> _EXERCISE AIM_: Every line of the records that holds the word "Gottesdienst" should be copied out.

──────── WORKING DATA

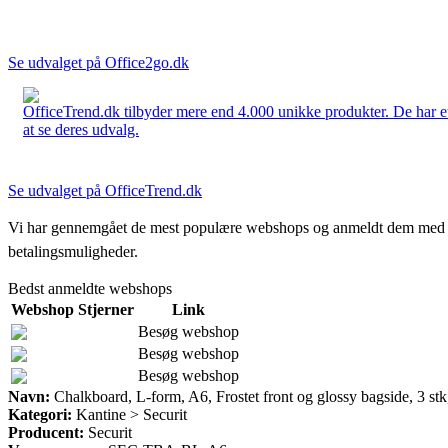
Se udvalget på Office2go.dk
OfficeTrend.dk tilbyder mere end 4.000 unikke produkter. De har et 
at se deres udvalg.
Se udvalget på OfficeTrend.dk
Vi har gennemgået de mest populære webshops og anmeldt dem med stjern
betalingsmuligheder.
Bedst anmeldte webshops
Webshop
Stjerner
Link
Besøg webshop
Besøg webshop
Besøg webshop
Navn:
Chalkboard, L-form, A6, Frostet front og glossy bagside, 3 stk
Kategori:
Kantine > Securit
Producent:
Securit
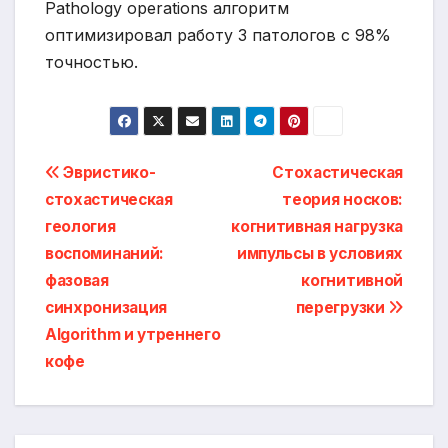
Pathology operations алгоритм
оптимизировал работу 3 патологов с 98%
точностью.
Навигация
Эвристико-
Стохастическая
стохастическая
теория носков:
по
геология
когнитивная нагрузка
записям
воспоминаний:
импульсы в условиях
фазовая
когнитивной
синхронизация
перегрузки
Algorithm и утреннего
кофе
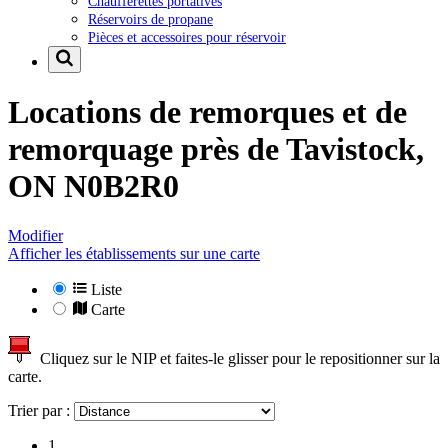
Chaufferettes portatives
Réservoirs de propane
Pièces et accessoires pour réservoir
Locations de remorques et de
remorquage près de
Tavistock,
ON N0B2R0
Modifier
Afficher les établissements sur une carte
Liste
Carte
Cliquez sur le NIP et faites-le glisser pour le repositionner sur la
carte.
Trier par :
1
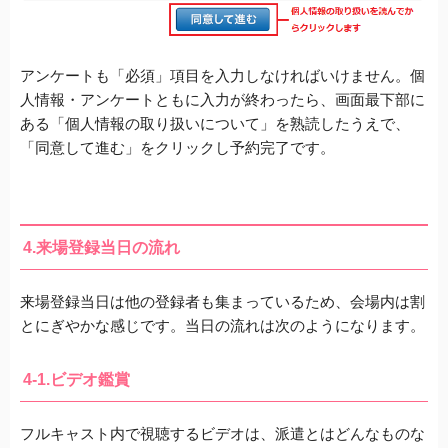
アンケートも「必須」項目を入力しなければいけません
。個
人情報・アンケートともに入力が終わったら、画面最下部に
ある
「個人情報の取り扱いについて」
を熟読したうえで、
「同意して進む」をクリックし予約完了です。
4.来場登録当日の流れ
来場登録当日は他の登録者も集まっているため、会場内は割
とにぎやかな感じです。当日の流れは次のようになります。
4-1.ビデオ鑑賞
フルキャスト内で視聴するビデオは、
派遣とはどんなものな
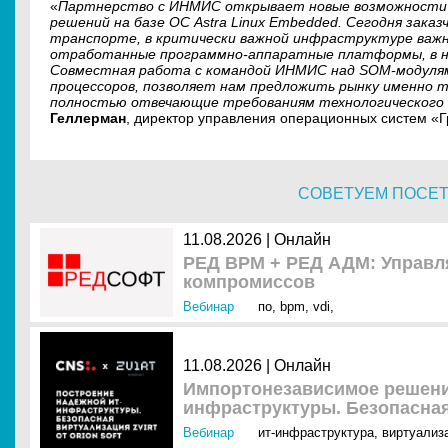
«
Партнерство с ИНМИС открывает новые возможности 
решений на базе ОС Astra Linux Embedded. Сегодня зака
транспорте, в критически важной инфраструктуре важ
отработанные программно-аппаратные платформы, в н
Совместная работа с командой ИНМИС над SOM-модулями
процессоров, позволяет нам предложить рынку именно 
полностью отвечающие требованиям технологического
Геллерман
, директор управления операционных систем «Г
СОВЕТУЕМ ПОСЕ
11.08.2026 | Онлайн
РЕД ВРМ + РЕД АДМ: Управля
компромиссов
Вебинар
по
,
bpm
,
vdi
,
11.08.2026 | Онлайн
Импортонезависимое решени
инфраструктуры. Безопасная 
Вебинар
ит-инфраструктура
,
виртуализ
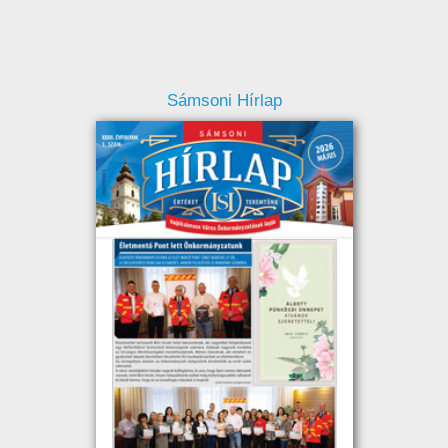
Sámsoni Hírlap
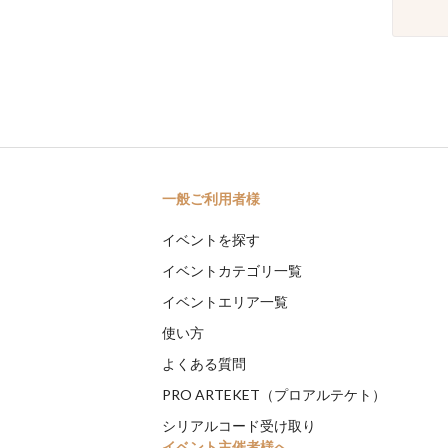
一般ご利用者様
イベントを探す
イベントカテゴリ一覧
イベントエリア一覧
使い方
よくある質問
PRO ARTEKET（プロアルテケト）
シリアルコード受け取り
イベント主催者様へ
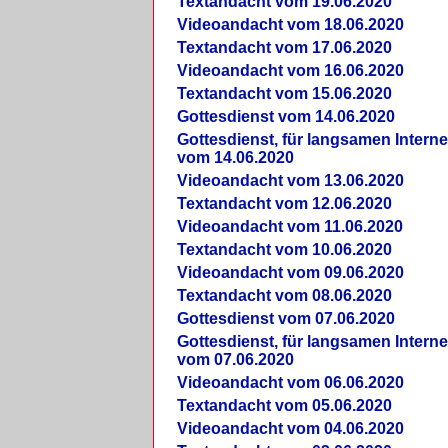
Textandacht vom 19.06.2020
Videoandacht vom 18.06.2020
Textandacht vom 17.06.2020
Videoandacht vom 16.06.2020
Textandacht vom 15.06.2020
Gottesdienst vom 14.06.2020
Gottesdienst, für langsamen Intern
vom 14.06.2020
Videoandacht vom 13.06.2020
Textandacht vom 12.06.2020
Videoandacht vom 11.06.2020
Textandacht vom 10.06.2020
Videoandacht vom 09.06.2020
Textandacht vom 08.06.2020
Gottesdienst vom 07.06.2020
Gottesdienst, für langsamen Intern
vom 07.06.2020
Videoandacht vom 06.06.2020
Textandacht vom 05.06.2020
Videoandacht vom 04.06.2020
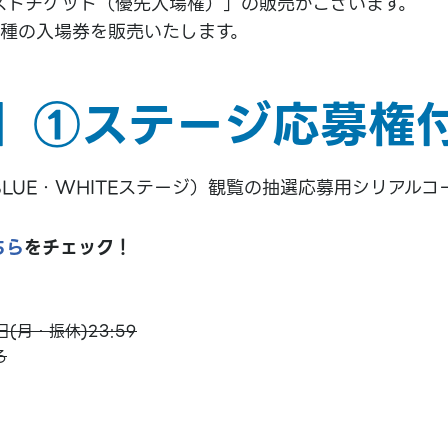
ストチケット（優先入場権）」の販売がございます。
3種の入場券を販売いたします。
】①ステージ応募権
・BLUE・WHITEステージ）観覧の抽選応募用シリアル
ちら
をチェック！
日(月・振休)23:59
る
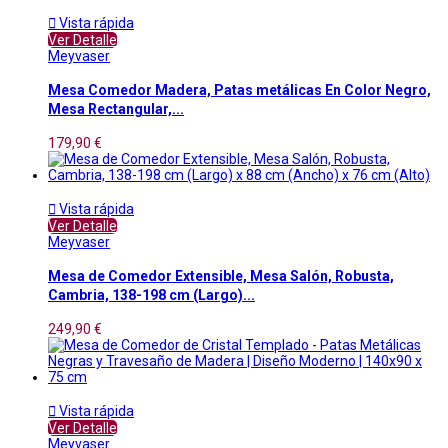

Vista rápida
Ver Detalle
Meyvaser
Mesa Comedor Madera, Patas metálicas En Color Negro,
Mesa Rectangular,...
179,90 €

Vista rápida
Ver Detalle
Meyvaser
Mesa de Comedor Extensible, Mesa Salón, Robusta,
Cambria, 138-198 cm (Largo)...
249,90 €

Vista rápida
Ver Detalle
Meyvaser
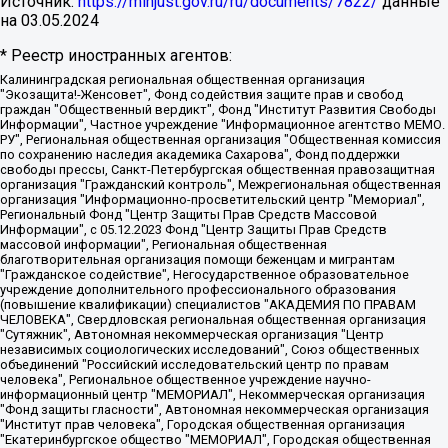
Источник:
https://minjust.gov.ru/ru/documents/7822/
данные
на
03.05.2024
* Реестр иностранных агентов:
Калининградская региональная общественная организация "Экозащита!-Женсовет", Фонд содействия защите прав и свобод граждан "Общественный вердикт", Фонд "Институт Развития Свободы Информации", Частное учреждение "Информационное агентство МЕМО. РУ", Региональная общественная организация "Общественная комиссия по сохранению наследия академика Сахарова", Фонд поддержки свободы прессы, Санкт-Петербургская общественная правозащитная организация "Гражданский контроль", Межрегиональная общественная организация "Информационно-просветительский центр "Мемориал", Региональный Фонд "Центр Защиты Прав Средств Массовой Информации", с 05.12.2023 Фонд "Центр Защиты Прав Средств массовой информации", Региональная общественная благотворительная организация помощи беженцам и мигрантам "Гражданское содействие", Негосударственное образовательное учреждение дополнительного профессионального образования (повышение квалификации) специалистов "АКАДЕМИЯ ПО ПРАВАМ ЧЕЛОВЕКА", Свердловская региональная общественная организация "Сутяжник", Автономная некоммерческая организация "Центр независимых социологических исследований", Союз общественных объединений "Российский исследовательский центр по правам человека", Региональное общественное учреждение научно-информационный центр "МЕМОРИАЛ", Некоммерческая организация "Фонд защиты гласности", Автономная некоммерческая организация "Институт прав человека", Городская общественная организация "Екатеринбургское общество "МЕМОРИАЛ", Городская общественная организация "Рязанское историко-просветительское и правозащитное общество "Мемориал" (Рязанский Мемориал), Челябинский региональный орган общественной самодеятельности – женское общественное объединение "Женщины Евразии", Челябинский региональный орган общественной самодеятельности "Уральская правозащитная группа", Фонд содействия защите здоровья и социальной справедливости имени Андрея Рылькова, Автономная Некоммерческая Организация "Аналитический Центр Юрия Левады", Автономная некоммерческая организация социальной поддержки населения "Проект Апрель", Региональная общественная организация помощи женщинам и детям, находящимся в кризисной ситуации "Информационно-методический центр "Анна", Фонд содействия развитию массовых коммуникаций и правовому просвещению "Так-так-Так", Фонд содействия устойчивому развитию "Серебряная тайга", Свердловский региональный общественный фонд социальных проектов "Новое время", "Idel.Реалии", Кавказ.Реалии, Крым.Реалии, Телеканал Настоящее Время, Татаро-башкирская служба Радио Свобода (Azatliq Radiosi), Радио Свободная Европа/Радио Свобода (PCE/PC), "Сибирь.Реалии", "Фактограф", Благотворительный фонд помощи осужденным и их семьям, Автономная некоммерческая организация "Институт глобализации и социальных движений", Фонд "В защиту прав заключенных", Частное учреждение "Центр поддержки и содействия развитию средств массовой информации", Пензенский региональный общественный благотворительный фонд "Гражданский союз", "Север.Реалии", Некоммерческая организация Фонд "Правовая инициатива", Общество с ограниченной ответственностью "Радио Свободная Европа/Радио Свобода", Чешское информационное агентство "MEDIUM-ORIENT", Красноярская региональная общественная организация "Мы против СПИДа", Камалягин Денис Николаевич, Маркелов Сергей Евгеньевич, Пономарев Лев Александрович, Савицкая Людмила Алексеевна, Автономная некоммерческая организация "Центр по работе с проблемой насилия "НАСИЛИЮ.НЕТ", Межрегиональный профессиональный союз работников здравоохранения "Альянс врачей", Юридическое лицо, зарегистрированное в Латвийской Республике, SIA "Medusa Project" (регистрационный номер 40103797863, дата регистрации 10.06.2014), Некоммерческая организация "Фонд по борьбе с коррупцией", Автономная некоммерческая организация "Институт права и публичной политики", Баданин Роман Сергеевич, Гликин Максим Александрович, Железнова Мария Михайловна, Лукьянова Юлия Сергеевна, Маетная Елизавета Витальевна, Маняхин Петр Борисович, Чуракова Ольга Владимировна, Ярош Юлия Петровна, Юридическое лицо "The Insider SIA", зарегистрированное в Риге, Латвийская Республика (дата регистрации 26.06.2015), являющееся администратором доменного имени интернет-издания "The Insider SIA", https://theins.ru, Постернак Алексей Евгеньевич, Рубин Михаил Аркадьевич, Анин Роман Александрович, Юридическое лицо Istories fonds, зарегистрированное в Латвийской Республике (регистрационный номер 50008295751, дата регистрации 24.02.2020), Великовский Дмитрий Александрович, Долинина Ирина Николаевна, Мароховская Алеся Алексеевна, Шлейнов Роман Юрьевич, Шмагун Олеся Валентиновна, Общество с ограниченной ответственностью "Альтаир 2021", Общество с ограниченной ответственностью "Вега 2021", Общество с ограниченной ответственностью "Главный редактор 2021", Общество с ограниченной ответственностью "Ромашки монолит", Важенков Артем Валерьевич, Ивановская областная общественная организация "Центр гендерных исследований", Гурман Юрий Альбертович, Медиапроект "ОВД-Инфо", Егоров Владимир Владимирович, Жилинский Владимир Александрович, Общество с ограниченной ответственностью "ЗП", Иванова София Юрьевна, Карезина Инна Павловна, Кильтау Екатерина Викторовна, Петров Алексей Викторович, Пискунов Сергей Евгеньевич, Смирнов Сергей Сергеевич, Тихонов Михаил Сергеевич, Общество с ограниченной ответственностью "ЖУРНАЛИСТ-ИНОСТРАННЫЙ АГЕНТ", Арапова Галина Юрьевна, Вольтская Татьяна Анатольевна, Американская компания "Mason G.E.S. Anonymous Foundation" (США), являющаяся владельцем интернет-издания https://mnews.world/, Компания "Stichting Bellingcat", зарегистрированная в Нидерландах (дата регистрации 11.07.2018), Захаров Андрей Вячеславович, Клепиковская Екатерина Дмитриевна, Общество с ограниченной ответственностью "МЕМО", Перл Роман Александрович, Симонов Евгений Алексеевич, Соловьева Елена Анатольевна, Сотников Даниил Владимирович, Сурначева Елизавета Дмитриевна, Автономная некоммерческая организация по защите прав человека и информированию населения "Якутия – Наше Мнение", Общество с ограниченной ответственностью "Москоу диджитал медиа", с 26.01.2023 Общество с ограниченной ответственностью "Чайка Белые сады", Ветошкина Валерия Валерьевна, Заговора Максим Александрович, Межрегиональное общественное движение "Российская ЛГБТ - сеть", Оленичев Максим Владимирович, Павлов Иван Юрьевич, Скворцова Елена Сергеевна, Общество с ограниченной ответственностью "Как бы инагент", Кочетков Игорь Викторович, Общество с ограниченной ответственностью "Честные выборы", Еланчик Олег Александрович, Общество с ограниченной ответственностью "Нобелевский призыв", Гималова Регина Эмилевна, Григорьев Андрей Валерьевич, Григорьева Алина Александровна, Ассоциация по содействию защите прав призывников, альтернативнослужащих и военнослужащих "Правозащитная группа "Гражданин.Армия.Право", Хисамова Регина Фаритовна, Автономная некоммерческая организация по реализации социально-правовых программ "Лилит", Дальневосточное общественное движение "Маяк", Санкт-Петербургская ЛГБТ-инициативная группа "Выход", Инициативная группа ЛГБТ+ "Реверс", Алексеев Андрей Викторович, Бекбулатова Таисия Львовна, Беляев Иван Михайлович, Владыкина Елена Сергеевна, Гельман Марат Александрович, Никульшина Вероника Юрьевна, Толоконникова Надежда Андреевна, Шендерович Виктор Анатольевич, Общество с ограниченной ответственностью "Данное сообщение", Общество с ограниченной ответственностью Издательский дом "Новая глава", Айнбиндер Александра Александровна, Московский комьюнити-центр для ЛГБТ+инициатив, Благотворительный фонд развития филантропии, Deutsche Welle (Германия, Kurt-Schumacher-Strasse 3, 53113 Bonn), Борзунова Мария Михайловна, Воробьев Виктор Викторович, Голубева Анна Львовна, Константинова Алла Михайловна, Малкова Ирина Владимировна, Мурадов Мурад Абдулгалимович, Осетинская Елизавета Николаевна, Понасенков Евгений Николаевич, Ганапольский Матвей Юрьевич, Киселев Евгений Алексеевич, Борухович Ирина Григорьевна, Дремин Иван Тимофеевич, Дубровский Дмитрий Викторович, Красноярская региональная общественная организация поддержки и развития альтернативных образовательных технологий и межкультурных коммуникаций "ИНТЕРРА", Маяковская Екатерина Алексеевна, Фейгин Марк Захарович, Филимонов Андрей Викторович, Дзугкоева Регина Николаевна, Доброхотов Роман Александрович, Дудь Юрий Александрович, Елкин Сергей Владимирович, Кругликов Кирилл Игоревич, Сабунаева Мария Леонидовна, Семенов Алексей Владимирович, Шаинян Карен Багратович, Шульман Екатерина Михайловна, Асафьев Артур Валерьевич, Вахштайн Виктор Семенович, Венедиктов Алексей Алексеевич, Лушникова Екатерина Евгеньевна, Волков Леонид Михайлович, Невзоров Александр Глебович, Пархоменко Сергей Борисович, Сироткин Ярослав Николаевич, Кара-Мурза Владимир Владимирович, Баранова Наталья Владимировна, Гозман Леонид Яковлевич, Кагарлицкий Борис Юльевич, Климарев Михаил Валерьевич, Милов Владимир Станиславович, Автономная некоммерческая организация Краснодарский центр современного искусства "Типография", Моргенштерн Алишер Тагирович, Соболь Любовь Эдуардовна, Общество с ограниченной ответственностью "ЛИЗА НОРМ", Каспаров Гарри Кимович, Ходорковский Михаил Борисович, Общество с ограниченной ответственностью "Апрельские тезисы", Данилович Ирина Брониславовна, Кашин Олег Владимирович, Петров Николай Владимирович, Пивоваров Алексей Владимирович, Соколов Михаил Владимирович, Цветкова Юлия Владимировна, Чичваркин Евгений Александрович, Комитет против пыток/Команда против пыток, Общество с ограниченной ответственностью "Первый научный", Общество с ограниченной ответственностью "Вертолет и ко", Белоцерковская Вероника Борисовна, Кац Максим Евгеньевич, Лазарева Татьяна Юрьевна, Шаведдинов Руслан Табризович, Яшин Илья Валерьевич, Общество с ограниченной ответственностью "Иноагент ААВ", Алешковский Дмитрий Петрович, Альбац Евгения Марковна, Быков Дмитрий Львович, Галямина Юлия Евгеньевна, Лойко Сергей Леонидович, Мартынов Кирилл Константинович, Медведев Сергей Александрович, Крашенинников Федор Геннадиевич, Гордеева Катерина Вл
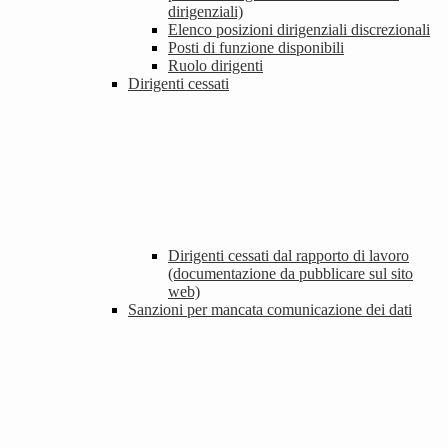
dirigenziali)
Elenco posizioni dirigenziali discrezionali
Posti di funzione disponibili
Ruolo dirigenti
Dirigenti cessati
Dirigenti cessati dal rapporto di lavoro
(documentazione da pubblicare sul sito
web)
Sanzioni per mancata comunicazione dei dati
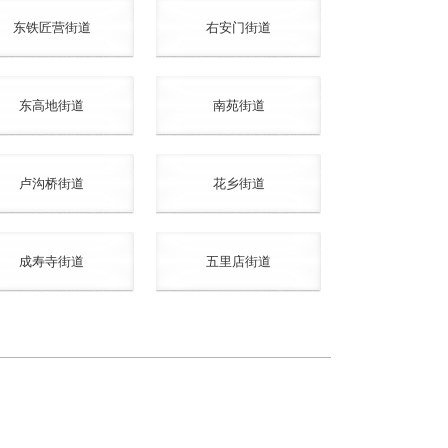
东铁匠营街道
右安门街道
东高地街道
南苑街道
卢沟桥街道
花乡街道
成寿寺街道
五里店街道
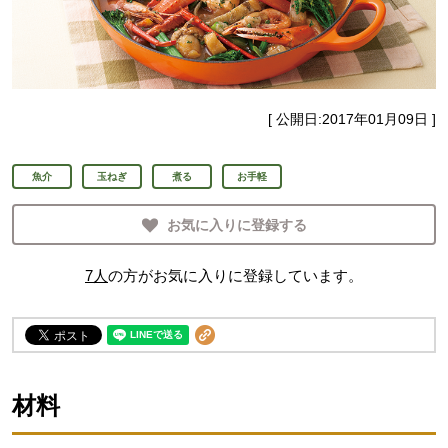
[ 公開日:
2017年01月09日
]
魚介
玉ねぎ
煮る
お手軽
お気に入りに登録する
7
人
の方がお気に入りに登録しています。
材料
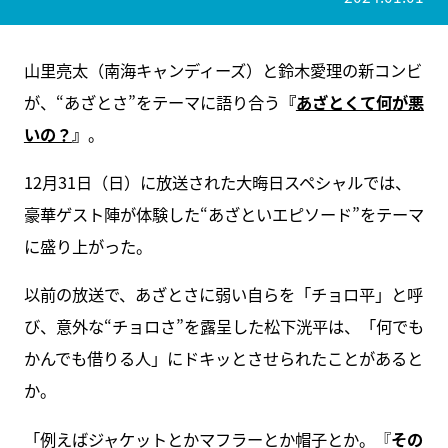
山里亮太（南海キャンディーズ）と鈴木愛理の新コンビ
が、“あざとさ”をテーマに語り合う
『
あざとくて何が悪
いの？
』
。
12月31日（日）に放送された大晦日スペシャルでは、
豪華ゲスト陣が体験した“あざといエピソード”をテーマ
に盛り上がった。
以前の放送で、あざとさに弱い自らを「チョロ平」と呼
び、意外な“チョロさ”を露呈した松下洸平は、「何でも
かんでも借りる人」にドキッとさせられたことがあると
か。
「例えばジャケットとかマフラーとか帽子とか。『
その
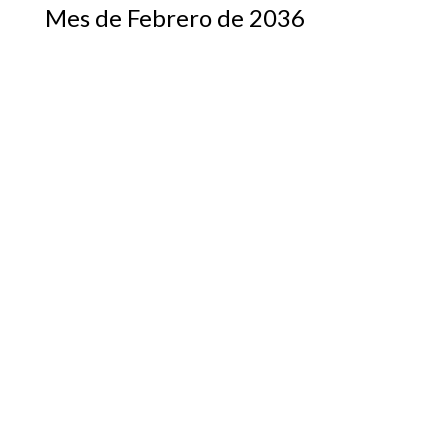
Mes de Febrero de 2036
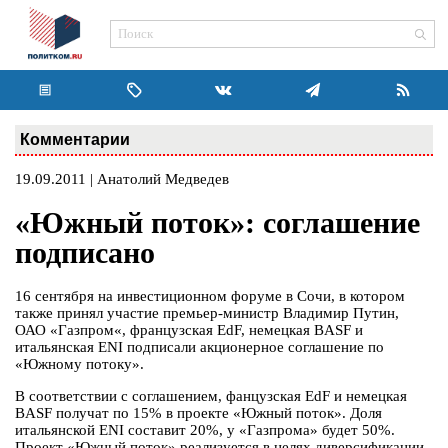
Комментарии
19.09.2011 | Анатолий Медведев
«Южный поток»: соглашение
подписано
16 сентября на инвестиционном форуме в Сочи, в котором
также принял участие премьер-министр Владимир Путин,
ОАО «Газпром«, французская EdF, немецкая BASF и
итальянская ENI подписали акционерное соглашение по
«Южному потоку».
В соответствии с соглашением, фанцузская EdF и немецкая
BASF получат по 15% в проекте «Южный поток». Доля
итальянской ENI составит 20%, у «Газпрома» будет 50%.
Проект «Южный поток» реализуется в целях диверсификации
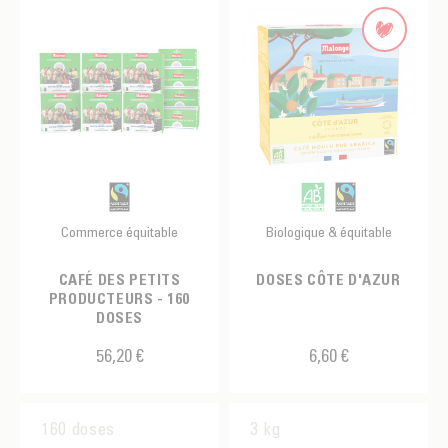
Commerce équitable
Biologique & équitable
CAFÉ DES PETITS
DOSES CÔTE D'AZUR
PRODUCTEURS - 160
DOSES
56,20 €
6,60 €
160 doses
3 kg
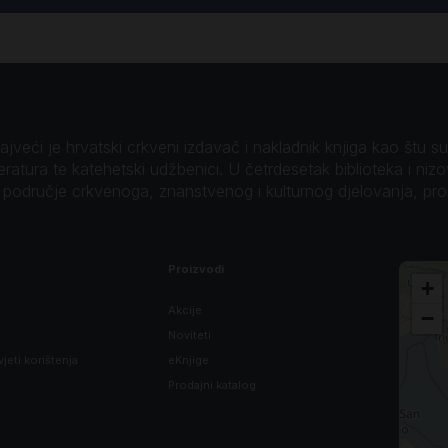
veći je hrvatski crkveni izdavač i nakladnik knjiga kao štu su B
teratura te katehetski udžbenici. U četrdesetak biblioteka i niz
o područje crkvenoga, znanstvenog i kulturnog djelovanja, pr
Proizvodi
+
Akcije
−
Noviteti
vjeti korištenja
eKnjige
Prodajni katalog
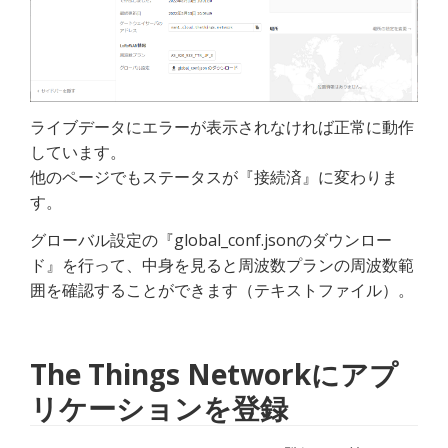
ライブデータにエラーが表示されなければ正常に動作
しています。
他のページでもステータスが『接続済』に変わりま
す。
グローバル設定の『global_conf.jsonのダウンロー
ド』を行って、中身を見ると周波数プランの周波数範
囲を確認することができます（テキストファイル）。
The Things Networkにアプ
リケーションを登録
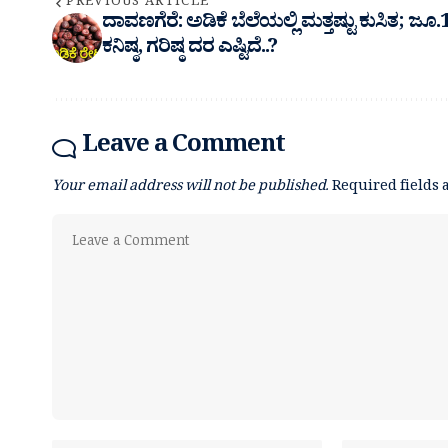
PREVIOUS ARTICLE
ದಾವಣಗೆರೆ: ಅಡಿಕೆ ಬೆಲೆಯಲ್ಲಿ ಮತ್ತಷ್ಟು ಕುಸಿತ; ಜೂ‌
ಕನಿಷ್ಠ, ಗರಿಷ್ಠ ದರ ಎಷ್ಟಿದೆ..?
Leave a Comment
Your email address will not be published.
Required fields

────────────────

> _SOLUTION BELOW_:
Gottesdienst vom 14.06.2020
Gottesdienst, für langsamen Intern
Gottesdienst vom 07.06.2020
Gottesdienst, für langsamen Intern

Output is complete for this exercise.